Quand vous aurez à confesser des religieux ou des religieuses, souvenez-vous de ce que je viens de vous dire. C'est l'esprit de l'Eglise. Que toutes les pratiques religieuses qu'elle approuve  soient tenues par vous en très grande considération.

“Outre cet examen général, les Frères pourront pratiquer le particulier, lequel se fait d’une vertu particulière, qui soit la plus convenable, et qui s’oppose directement aux imperfections auxquelles l’on se sent plus incliné. Et non seulement les Frères peuvent pratiquer cet examen en eux-mêmes; mais encore autour des bonnes Fêtes, et quand le Supérieur le trouvera bon, ils pourront faire quelques entreprises et défis ensemble pour la pratique de quelques vertus” (Dir., Art VII; p. 68-69).

On peut pratiquer l'examen particulier en se conformant aux avis de son directeur, ou bien encore être un peu son directeur soi-même en cette circonstance. Je me sens porté à la sensualité, je vais combattre spécialement cette tendance et essayer de gagner tous les jours quelque chose. A la fin d'un de mes examens ou bien encore à un moment de la journée que je me déterminerai je me demanderai: “Où en suis-je sur tel point?” Voilà ce qu'on appelle examen particulier.

Ils pourront faire quelques entreprises et défis ensemble. Les défis sont très en honneur à la Visitation. Plusieurs autres communautés religieuses, les Jésuites en particulier, en font. C'est très bon pour s'exciter l'un l'autre. En réponse à ceux qui ne veulent pas que les religieux se confessent de l'infraction à leurs Règles et à leurs observances, je vous dirai le sentiment de quelqu'un qui est quelque chose dans l'Eglise, le sentiment du Pape. Léon XIII nous a dit: “Soyez de bons religieux; il faut des religieux pour convertir le monde”. Donc les religieux servent à quelque chose. Les religieux ne sont donc pas comme les premiers venus; et pour devenir bon religieux, il faut tenir ses comptes en règle.
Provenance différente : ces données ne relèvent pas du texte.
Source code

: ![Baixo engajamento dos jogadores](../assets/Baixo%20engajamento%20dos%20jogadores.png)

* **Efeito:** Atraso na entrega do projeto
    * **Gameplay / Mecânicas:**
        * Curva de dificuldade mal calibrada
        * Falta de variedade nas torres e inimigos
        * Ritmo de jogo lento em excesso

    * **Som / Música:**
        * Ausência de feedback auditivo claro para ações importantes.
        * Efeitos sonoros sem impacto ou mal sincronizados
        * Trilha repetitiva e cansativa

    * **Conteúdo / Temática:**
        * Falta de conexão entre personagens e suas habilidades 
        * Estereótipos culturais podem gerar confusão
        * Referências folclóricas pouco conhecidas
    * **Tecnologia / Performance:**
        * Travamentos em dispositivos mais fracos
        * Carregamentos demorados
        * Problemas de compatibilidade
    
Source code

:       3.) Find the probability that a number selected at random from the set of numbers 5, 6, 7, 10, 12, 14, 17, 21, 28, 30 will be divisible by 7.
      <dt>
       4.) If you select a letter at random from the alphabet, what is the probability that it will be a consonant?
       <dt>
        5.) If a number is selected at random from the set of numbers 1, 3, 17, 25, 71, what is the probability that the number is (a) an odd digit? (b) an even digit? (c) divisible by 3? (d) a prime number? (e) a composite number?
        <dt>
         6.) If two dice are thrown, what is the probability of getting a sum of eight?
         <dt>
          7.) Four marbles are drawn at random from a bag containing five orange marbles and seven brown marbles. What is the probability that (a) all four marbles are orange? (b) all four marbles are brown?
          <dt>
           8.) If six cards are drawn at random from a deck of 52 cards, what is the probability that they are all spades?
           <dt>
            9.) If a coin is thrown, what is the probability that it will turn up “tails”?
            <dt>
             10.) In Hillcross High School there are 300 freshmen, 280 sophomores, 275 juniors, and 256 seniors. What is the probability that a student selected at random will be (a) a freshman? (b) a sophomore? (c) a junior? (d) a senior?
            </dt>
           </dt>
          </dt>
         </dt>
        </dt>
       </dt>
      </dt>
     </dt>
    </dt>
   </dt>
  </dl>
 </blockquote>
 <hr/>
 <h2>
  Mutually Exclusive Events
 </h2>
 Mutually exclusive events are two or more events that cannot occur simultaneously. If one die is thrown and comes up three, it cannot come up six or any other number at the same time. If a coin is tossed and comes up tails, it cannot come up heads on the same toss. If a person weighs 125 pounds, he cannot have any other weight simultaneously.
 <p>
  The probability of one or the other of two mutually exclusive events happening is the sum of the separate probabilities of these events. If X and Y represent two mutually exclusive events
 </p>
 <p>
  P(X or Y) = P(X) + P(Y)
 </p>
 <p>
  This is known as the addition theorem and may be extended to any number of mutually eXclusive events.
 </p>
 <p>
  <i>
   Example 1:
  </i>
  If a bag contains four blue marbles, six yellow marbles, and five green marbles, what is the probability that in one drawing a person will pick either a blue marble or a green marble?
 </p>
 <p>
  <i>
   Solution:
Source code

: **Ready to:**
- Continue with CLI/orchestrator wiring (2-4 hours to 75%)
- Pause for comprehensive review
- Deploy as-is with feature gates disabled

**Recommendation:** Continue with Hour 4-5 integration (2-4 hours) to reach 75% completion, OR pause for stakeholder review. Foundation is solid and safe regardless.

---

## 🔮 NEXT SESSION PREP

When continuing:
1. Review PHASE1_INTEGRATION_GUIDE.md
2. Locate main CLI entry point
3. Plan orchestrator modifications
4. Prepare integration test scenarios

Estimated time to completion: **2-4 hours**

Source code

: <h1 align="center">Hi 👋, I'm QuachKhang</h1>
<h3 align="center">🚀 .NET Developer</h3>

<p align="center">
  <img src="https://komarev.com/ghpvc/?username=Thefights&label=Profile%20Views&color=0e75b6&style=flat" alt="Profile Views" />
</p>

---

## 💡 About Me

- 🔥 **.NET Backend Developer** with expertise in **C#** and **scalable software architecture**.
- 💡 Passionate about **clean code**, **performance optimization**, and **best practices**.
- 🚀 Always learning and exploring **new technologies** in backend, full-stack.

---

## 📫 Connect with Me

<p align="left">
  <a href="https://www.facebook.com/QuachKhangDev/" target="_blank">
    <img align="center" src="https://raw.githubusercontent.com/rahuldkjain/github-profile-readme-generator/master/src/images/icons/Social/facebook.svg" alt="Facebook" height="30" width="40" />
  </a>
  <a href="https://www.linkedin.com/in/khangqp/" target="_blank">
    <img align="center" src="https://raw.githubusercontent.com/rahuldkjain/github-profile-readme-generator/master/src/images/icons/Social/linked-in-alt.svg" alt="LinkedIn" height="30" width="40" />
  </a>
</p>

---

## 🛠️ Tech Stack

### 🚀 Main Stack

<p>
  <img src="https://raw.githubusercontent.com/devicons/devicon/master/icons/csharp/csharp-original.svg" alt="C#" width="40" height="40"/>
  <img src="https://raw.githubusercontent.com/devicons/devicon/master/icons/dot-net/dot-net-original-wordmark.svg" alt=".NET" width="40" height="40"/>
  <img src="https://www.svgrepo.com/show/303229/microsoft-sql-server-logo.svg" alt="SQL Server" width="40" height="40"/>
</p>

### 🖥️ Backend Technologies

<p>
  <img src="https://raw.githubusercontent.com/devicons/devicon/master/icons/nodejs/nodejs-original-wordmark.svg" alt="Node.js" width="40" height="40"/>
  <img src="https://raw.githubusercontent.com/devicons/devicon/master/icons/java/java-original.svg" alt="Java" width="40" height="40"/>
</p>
Je vous recommande toute la communauté, à cette époque de Noël. Priez pour nos missions, pour nos œuvres. Que le bon Dieu soit avec nous toujours. Disons bien le “Amen, viens, Seigneur Jésus” (Ap 22:20) qui termine tout ce que saint Jean a écrit. Que Notre-Seigneur vienne à nous, comme il venait à tous ceux qui étaient chargés et fatigués avec lesquels il vint passer sa vie sur la terre pour les conduire au ciel. “Amen, viens, Seigneur Jésus”. Que ce soit le cri de toute notre âme, la prière de notre cœur devant le saint sacrement, à la sainte messe et à la communion.